Chris Waldrop, Consumer Federation of America: “Consumer Federation of America supports sustainable energy policies that accelerate the development of “second generation” biofuels that do not pit food needs against energy needs. CFA strongly supports the Affordable Food and Fuel for America Act as a sensible path to shift us in that direction. Through a gradual reduction in the Volumetric Ethanol Excise Tax Credit and the import tariff on imported ethanol, this legislation would encourage a steady shift towards the use of second generation biofuels and reduce the pressure to use a basic food stock for fuel. We applaud these efforts.”
Pamela G. Bailey, President and CEO, Grocery Manufacturers Association (GMA): “GMA strongly supports the production of sustainable biofuels. I applaud Congressman Crowley and Congresswoman Bono Mack, along with their fellow cosponsors, for crafting this good, bipartisan, sensible and responsible piece of legislation. By gradually shifting subsidies away from conventional biofuels toward second and third generation biofuels, the Affordable Food and Fuel for America Act will help accelerate the development of advanced fuels that simultaneously help to address our food, energy and climate security needs.”
Gus West, President, The Hispanic Institute: “The Hispanic Institute proudly supports the “Affordable Food and Fuel for America Act” and its intent to modernize and advance our country’s biofuels policies. By shifting subsidies from conventional biofuels to the biofuels of the future, this legislation places us on a path to both food and energy security.”
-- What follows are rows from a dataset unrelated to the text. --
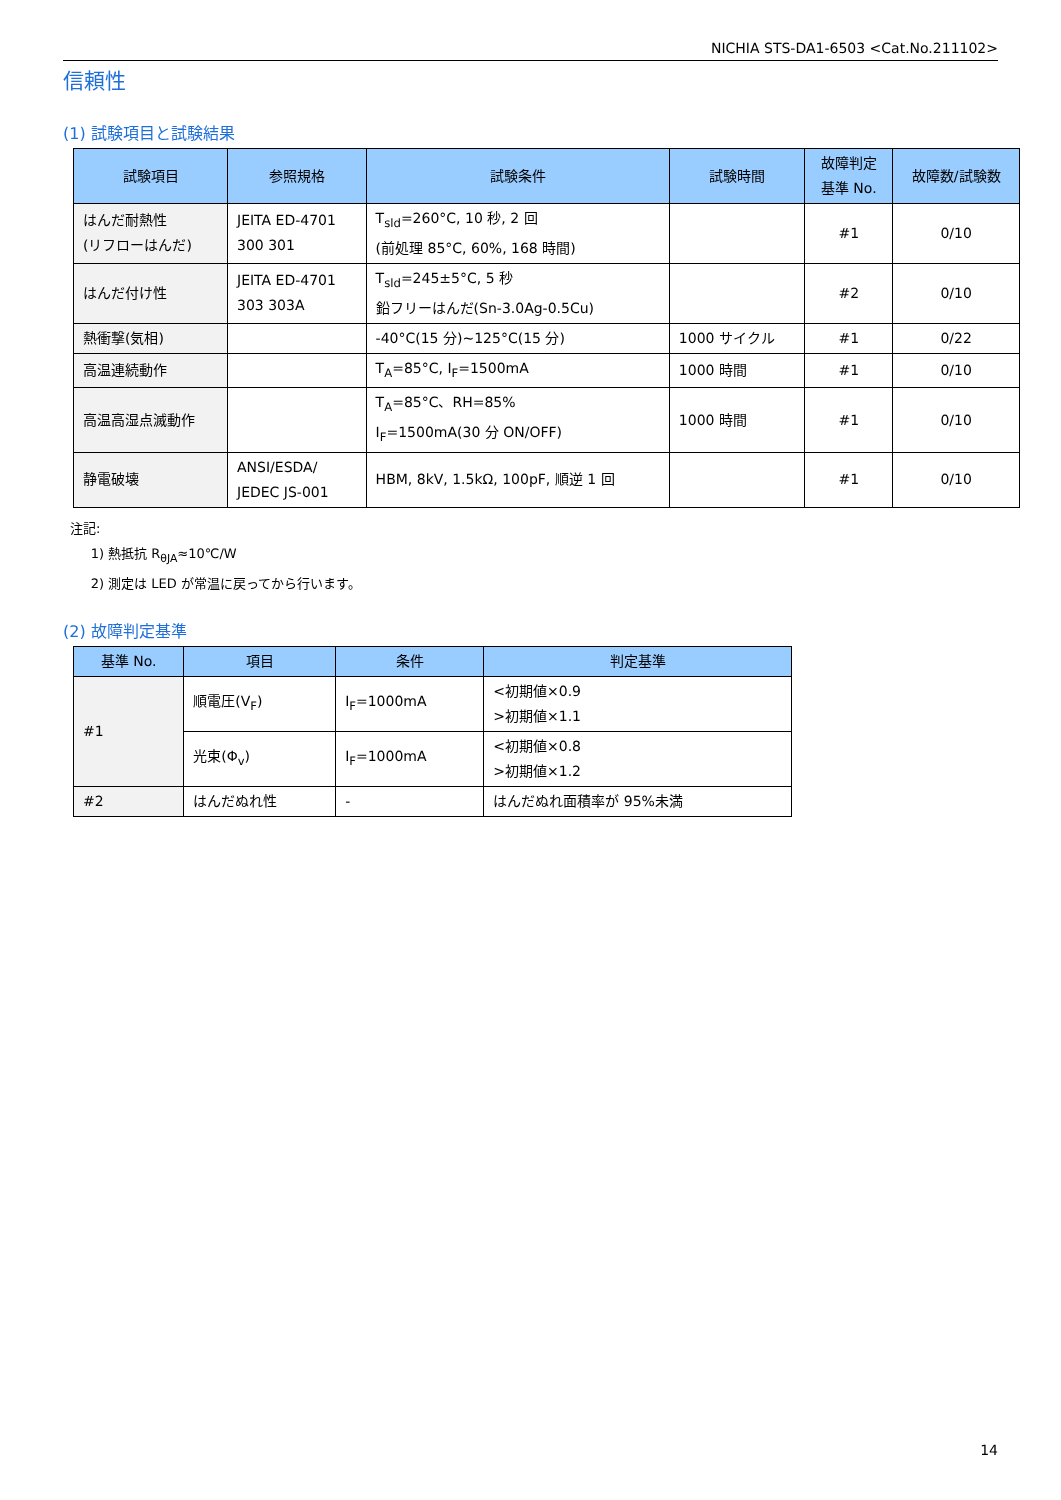NICHIA STS-DA1-6503 <Cat.No.211102>
信頼性
(1) 試験項目と試験結果
| 試験項目 | 参照規格 | 試験条件 | 試験時間 | 故障判定 基準 No. | 故障数/試験数 |
| --- | --- | --- | --- | --- | --- |
| はんだ耐熱性 (リフローはんだ) | JEITA ED-4701 300 301 | T<sub>sld</sub>=260°C, 10 秒, 2 回 (前処理 85°C, 60%, 168 時間) | | #1 | 0/10 |
| はんだ付け性 | JEITA ED-4701 303 303A | T<sub>sld</sub>=245±5°C, 5 秒 鉛フリーはんだ(Sn-3.0Ag-0.5Cu) | | #2 | 0/10 |
| 熱衝撃(気相) | | -40°C(15 分)~125°C(15 分) | 1000 サイクル | #1 | 0/22 |
| 高温連続動作 | | T<sub>A</sub>=85°C, I<sub>F</sub>=1500mA | 1000 時間 | #1 | 0/10 |
| 高温高湿点滅動作 | | T<sub>A</sub>=85°C、RH=85% I<sub>F</sub>=1500mA(30 分 ON/OFF) | 1000 時間 | #1 | 0/10 |
| 静電破壊 | ANSI/ESDA/ JEDEC JS-001 | HBM, 8kV, 1.5kΩ, 100pF, 順逆 1 回 | | #1 | 0/10 |
注記:
1) 熱抵抗 R<sub>θJA</sub>≈10℃/W
2) 測定は LED が常温に戻ってから行います。
(2) 故障判定基準
| 基準 No. | 項目 | 条件 | 判定基準 |
| --- | --- | --- | --- |
| #1 | 順電圧(V<sub>F</sub>) | I<sub>F</sub>=1000mA | <初期値×0.9 >初期値×1.1 |
| | 光束(Φ<sub>v</sub>) | I<sub>F</sub>=1000mA | <初期値×0.8 >初期値×1.2 |
| #2 | はんだぬれ性 | - | はんだぬれ面積率が 95%未満 |
14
The National Cattlemen’s Beef Association (NCBA): “The National Cattlemen’s Beef Association (NCBA) commends Representatives Joseph Crowley (D-NY) and Mary Bono Mack (R-CA) for introducing critical legislation to level the playing field for corn supplies. The Affordable Food and Fuel for America Act will phase out government support for corn-based ethanol over five years and encourage the commercial development of second generation biofuels. After 30 years of support, corn-based ethanol is still reliant on government support to be commercially viable. It is time to allow it to compete on a level playing field, and to stop propping up one industry at the expense of another.”
Joel Brandenberger, President, National Turkey Federation: “We commend the leadership of Reps. Joseph Crowley, D-N.Y., and Mary Bono Mack, R-Calif., for introducing legislation that is absolutely critical to both producers and consumers of food by controlling volatile commodity markets and ensuring all users of feed grains compete on a level playing field.”
Background on the Affordable Food and Fuel for America Act:
The Affordable Food and Fuel for America Act will extend the life of the Volumetric Ethanol Excise Tax Credit (VEETC) until 2013 but will reduce the tax credit for gasoline refiners and the tariff on imported biofuels to 28 cents in 2009, 21 cents in 2010, 16 cents in 2011, 11 cents on 2012, and 7 cents in 2013. Both the 45 cent-per-gallon corn ethanol tax credit and the 54 cent-per-gallon tariff on imported biofuels will expire at the end of the 111th Congress.
The VEETC was established in 2004 to replace a long-standing exemption for corn ethanol from the federal highway tax. Since 1978, federal law has provided $28 billion in tax benefits and subsidies for the corn ethanol industry. The tariff was created in 1980 to protect the corn ethanol industry but now limits imports of less costly biofuels, such as sugar ethanol from Brazil.